Concurrency (aka multithreading) refers to executing several computations simultaneously and allows the application to accomplish more work in less time. In java concurrency is achieved by synchronization. Synchronization requires the thread, which is ready to execute a block of code, to acquire the object's lock leading to many performance issues.

Mutable shared objects are shared or accessible by multiple threads, but can also be changed by multiple threads. Ideally any objects that are shared between threads will be immutable, as immutable shared objects don't pose challenges to multithreaded code.

Deadlocks occur when two or more threads need multiple shared resources to complete their task and they access those resources in a different order or a different manner.

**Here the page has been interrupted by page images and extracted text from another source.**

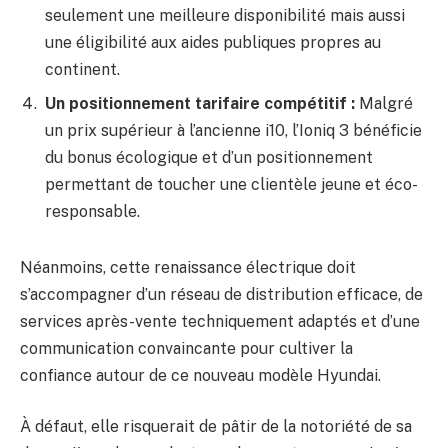
seulement une meilleure disponibilité mais aussi
une éligibilité aux aides publiques propres au
continent.
Un positionnement tarifaire compétitif :
Malgré
un prix supérieur à l’ancienne i10, l’Ioniq 3 bénéficie
du bonus écologique et d’un positionnement
permettant de toucher une clientèle jeune et éco-
responsable.
Néanmoins, cette renaissance électrique doit
s’accompagner d’un réseau de distribution efficace, de
services après-vente techniquement adaptés et d’une
communication convaincante pour cultiver la
confiance autour de ce nouveau modèle Hyundai.
À défaut, elle risquerait de pâtir de la notoriété de sa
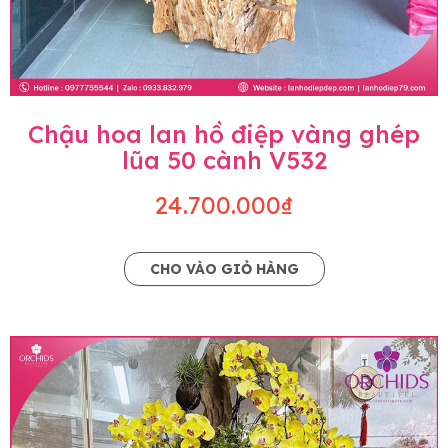
Chậu hoa lan hồ điệp vàng ghép
lũa 50 cành V532
24.700.000₫
CHO VÀO GIỎ HÀNG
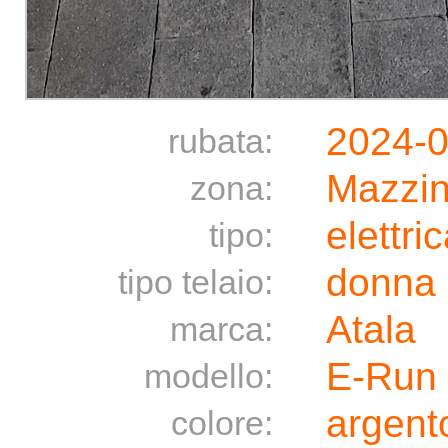
2024-0
rubata:
Mazzin
zona:
elettri
tipo:
donna
tipo telaio:
Atala
marca:
E-Run
modello:
argento
colore:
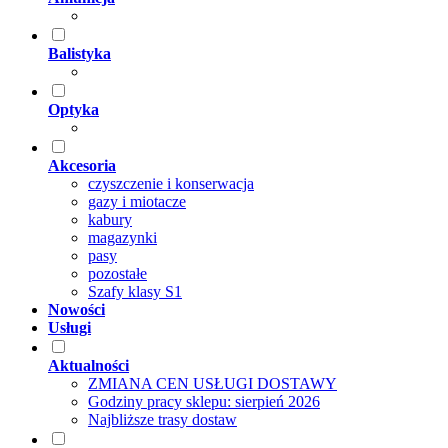
Balistyka
Optyka
Akcesoria
czyszczenie i konserwacja
gazy i miotacze
kabury
magazynki
pasy
pozostałe
Szafy klasy S1
Nowości
Usługi
Aktualności
ZMIANA CEN USŁUGI DOSTAWY
Godziny pracy sklepu: sierpień 2026
Najbliższe trasy dostaw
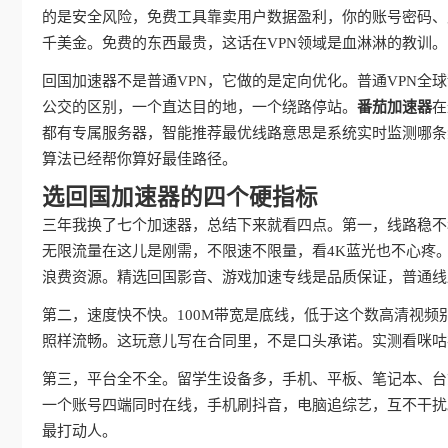
的是安全风险，免费工具靠卖用户数据盈利，你的账号密码、
千美金。免费的东西最贵，这话在VPN领域是血淋淋的教训。
回国加速器不是普通VPN，它做的是定向优化。普通VPN
公交的区别，一个直达目的地，一个绕路停站。
番茄加速器
在
都有专属服务器，智能推荐最优线路意思是系统实时监测哪条
算法已经帮你算好最佳路径。
选回国加速器的四个硬指标
三年我换了七个加速器，总结下来就看四点。第一，线路稳不
无限流量在这儿是刚需，不限速不限量，看4K蓝光也不心疼
浪费资源。精选回国影音、游戏加速专线是品质保证，普通线
第二，速度快不快。100M带宽是底线，低于这个数高清视频
照样流畅。这玩意儿写在合同里，不是口头承诺。实测看咪咕
第三，平台全不全。留学生设备多，手机、平板、笔记本、台
一个账号四端同时在线，手机刷抖音，电脑追综艺，互不干扰
最打动人。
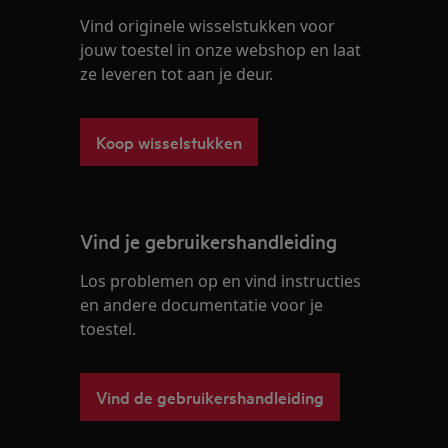
Vind originele wisselstukken voor
jouw toestel in onze webshop en laat
ze leveren tot aan je deur.
Koop wisselstukken
Vind je gebruikershandleiding
Los problemen op en vind instructies
en andere documentatie voor je
toestel.
Vind de gebruikershandleiding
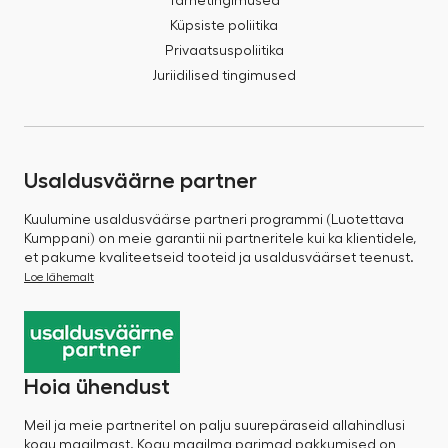
Tarnetingimused
Küpsiste poliitika
Privaatsuspoliitika
Juriidilised tingimused
Usaldusväärne partner
Kuulumine usaldusväärse partneri programmi (Luotettava
Kumppani) on meie garantii nii partneritele kui ka klientidele,
et pakume kvaliteetseid tooteid ja usaldusväärset teenust.
Loe lähemalt
Hoia ühendust
Meil ja meie partneritel on palju suurepäraseid allahindlusi
kogu maailmast. Kogu maailma parimad pakkumised on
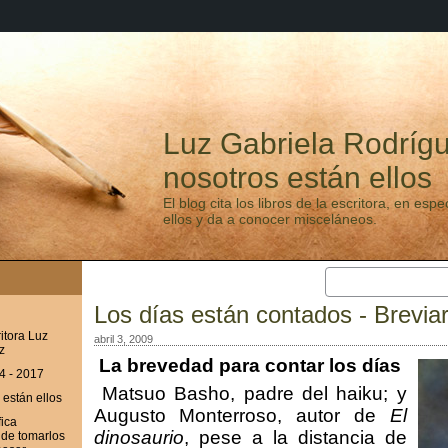
Luz Gabriela Rodrígu
nosotros están ellos
El blog cita los libros de la escritora, en esp
ellos y da a conocer misceláneos.
Los días están contados - Brevia
ritora Luz
abril 3, 2009
z
La brevedad para contar los días
4 - 2017
Matsuo Basho, padre del haiku; y
 están ellos
Augusto Monterroso, autor de
El
fica
dinosaurio
, pese a la distancia de
nde tomarlos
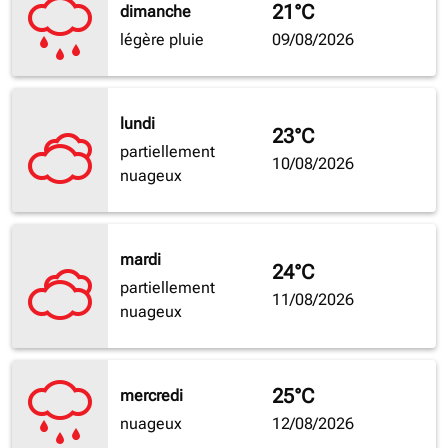
21°C
dimanche
légère pluie
09/08/2026
lundi
23°C
partiellement
10/08/2026
nuageux
mardi
24°C
partiellement
11/08/2026
nuageux
25°C
mercredi
nuageux
12/08/2026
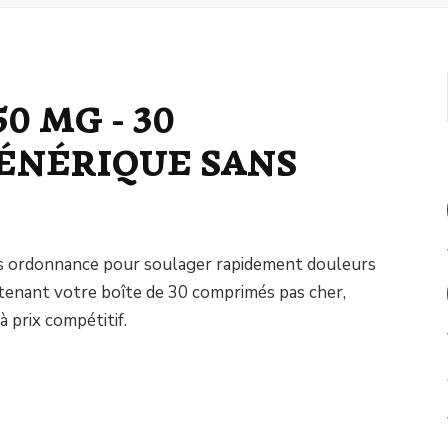
50 MG - 30
ÉNÉRIQUE SANS
ns ordonnance pour soulager rapidement douleurs
enant votre boîte de 30 comprimés pas cher,
à prix compétitif.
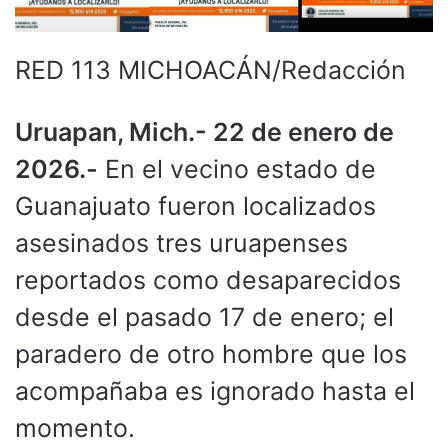
RED 113 MICHOACÁN/Redacción
Uruapan, Mich.- 22 de enero de
2026.-
En el vecino estado de
Guanajuato fueron localizados
asesinados tres uruapenses
reportados como desaparecidos
desde el pasado 17 de enero; el
paradero de otro hombre que los
acompañaba es ignorado hasta el
momento.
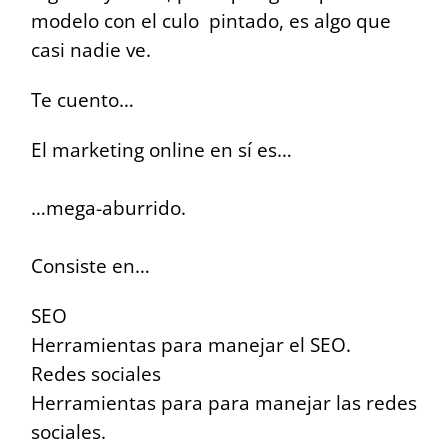
modelo con el culo pintado, es algo que
casi nadie ve.
Te cuento…
El marketing online en sí es…
…mega-aburrido.
Consiste en…
SEO
Herramientas para manejar el SEO.
Redes sociales
Herramientas para para manejar las redes
sociales.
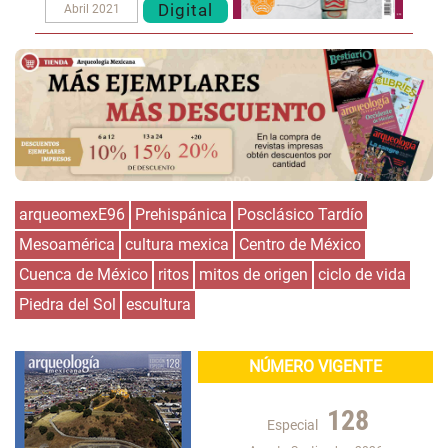
Digital
Abril 2021
arqueomexE96
Prehispánica
Posclásico Tardío
Mesoamérica
cultura mexica
Centro de México
Cuenca de México
ritos
mitos de origen
ciclo de vida
Piedra del Sol
escultura
NÚMERO VIGENTE
128
Especial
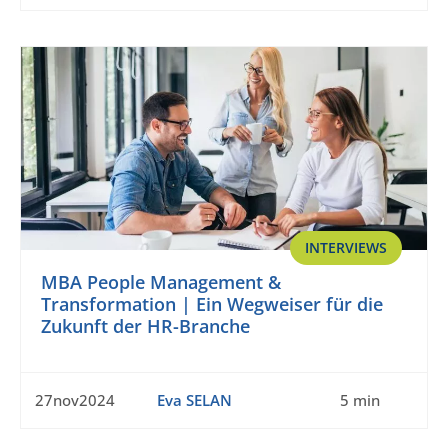
INTERVIEWS
MBA People Management &
Transformation | Ein Wegweiser für die
Zukunft der HR-Branche
27nov2024
Eva SELAN
5 min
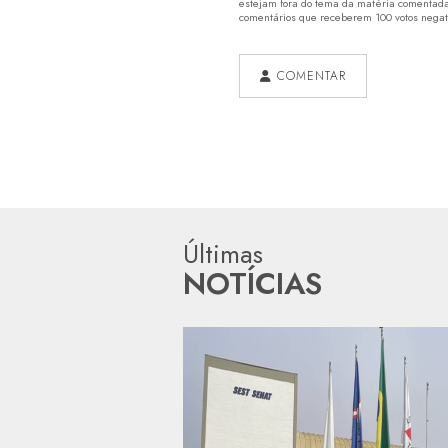
estejam fora do tema da matéria comentada.
comentários que receberem 100 votos negativ
COMENTAR
Últimas
NOTÍCIAS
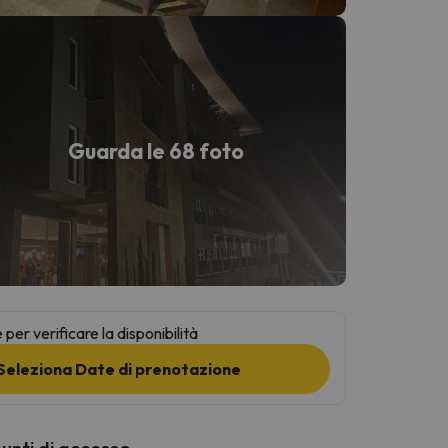
Guarda le 68 foto
per verificare la disponibilità
Seleziona Date di prenotazione
punti di accesso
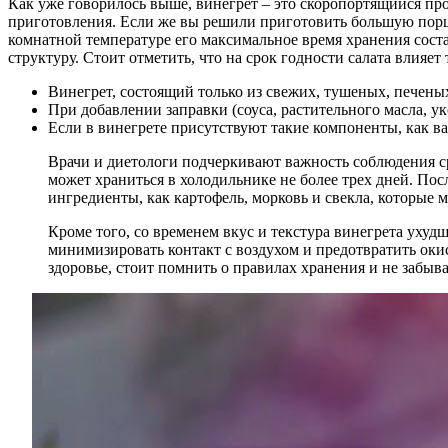
Как уже говорилось выше, винегрет – это скоропортящийся прод
приготовления. Если же вы решили приготовить большую порцию
комнатной температуре его максимальное время хранения состав
структуру. Стоит отметить, что на срок годности салата влияет 
Винегрет, состоящий только из свежих, тушеных, печеных
При добавлении заправки (соуса, растительного масла, ук
Если в винегрете присутствуют такие компоненты, как ва
Врачи и диетологи подчеркивают важность соблюдения ср
может храниться в холодильнике не более трех дней. Пос
ингредиенты, как картофель, морковь и свекла, которые м
Кроме того, со временем вкус и текстура винегрета ухуд
минимизировать контакт с воздухом и предотвратить окисл
здоровье, стоит помнить о правилах хранения и не забыва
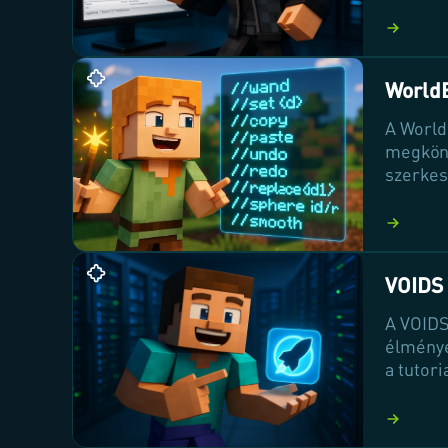
hogy a 
játékos
varázso
WorldE
A World
megkönn
szerkes
parancs
tájat é
WorldEd
VOIDS
A VOIDS
élménye
a tutor
Voids W
kalando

When two or more threads each possess the lock for a resource, the other thread needs to complete its task and neither thread is willing to give up the lock that it has already obtained. Also in synchronized block, a thread must first obtain the lock for the code block before executing that code and, no other thread will be permitted to enter the code block while it has the lock. In such case the JVM will eventually exhaust all or most of its threads and the application will become slow although the CPU utilization appears underutilized. Thread dump helps to determine the root cause of deadlocks. Deadlocks can be avoided by making the application resources as immutable.

Gridlock: Thread synchronization is a powerful tool for protecting shared resources, but if major portions of the code are synchronized then it might be inadvertently single-threading the application. If the application has excessive synchronization or synchronization through a core functionality required by large number of business transactions, then the response times becomes slow, with very low CPU utilization as each of these threads reaches the synchronized code to go in waiting state. The impact of synchronized blocks in the code should be analyzed and redesigned to avoid synchronization.

Thread pool contains ready for execution threads which process the requests in the execution queue of the server. Creating and disposing of multiple threads is a common performance issue. If the application uses many threads for quicker response, it can be faster to create a pool of threads so they can be reused without being destroyed. This practice is best when the amount of computation done by each thread is small and the amount of time creating and destroying it can be larger than the amount of computation done inside of it. The size of thread pool directly impacts the performance of the application. If the size of thread pool is too small then the requests wait, while when the thread pool size is too large then many concurrently executing threads consumes the server's resources. Also too many threads causes more time to be spend on time context switching between threads causing threads to be starved. Hence the thread pool should be carefully tuned based on metrics of Thread pool utilization and CPU utilization.